Excellent infrastructure… strong investor rights… appreciating property markets…
Biggest salsa festival in the world… plus important theater and poetry festivals… biggest flower festival in the region (taking place every August)… and second-biggest Carnival (after Rio)…
World’s most colorful river… and more species of butterflies than anywhere else on Earth…
I’m talking about Colombia…
Which is also South America’s oldest democracy… and one of the happiest countries in the world… because, as everyone I know who has spent time in the country agrees, the focus is family and friends… Colombians have their priorities in order.
There’s Something Else You Should Know About Colombia:
Medical tourism has increased by 62% since 2010.
The United States is ranked 37th globally for the quality of its health care.
Colombia is ranked 22nd.
Meantime, the costs of health care services in Colombia are one-fourth to one-fifth as much as those in the United States.
Why wouldn’t you go to Colombia for care if you were able?
Expat’s Experiences With Colombia’s Health Care
One Medellín expat we know, Jeff, a physician from the United States, recently shared real-life story after real-life story with us of other expats who’ve sought health care in this city…
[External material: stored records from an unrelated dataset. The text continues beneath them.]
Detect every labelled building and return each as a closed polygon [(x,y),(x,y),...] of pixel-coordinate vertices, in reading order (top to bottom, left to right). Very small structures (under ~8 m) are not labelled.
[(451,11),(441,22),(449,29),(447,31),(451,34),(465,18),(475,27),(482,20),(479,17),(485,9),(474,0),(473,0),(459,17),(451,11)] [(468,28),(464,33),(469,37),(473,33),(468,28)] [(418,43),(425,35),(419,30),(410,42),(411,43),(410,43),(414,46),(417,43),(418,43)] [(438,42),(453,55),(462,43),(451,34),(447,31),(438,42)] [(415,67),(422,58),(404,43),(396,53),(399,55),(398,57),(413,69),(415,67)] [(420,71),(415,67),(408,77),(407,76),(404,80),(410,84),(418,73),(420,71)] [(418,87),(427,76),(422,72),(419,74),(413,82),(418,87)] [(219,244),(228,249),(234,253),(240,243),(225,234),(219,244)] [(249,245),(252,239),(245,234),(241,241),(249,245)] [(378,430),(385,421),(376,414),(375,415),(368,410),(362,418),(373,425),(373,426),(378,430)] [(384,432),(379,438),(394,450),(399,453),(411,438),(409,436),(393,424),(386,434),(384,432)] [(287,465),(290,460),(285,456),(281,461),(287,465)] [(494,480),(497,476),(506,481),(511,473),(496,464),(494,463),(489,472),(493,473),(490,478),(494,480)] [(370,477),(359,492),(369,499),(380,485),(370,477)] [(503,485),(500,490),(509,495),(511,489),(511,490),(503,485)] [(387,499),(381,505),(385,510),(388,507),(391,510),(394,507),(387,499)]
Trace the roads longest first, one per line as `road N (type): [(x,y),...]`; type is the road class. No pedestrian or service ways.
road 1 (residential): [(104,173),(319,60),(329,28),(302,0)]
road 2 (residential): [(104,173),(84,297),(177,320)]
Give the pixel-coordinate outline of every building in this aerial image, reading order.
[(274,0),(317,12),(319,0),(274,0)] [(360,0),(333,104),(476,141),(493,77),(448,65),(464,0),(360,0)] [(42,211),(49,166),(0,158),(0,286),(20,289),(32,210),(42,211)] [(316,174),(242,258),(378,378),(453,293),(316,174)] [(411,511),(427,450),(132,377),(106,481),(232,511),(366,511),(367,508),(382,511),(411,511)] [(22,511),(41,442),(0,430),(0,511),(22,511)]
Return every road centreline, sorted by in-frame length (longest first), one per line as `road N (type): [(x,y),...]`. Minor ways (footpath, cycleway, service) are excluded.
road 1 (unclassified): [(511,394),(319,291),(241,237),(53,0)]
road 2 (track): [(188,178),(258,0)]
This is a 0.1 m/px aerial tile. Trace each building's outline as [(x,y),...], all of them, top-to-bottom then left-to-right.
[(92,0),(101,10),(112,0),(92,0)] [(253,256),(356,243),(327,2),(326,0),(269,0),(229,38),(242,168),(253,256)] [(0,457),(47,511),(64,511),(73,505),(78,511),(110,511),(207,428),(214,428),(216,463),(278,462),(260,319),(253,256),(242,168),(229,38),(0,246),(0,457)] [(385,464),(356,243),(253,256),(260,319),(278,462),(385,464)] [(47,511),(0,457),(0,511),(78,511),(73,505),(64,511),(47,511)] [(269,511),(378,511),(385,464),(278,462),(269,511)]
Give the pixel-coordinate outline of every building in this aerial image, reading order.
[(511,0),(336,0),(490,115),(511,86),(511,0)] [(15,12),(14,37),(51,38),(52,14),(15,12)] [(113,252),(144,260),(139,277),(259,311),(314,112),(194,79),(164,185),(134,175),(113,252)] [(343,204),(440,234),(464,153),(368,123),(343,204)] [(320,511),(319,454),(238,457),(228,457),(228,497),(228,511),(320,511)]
Starting with his own story of seeing a dentist for an annual checkup.
Jeff scheduled the appointment online through his local insurance provider, he explained, and was charged US$1 for the visit. He scheduled a follow-up visit for a cleaning… which, again, cost him US$1.
Then, Jeff continued, a dental implant with a crown came loose. For this he made an appointment with a private, English-speaking dentist who referred him to a specialist. The cost of that visit was zero.
The implant specialist saw Jeff for the next day and worked on the crown for an hour-and-a-half to make the repair. The cost was US$50.
Another expat, Susie, Jeff continued, had abdominal pain and went to a local Emergency Room where she was seen by an MD. The cost of the ER visit, the diagnostics, and the prescription for treatment was US$46.
John, Jeff continued, contracted a terminal illness while in Medellín. He was in and out of the ER several times and admitted to the hospital.
Finally, at his request, John was sent home for palliative care. The treatment extended over one year and included doctor and nurse care in John’s home.
The total out-of-pocket cost was US$50.
Medellín also has assisted-living facilities… where the all-in cost is US$2,000 per month… including comfortable and pleasant living space, good food, and all medical care.
Jeff made another noteworthy point when we spoke. Not only is medical care much less costly in Colombia than in the United States… but so are prescription drugs.
Jeff showed me a chart. On it were listed 12 common drugs—from Cialis to Zithromax —along with their average costs in the United States and their costs (in generic form) in Colombia.
In each case, the cost in Colombia was one-half to one-tenth as much as the going U.S. price.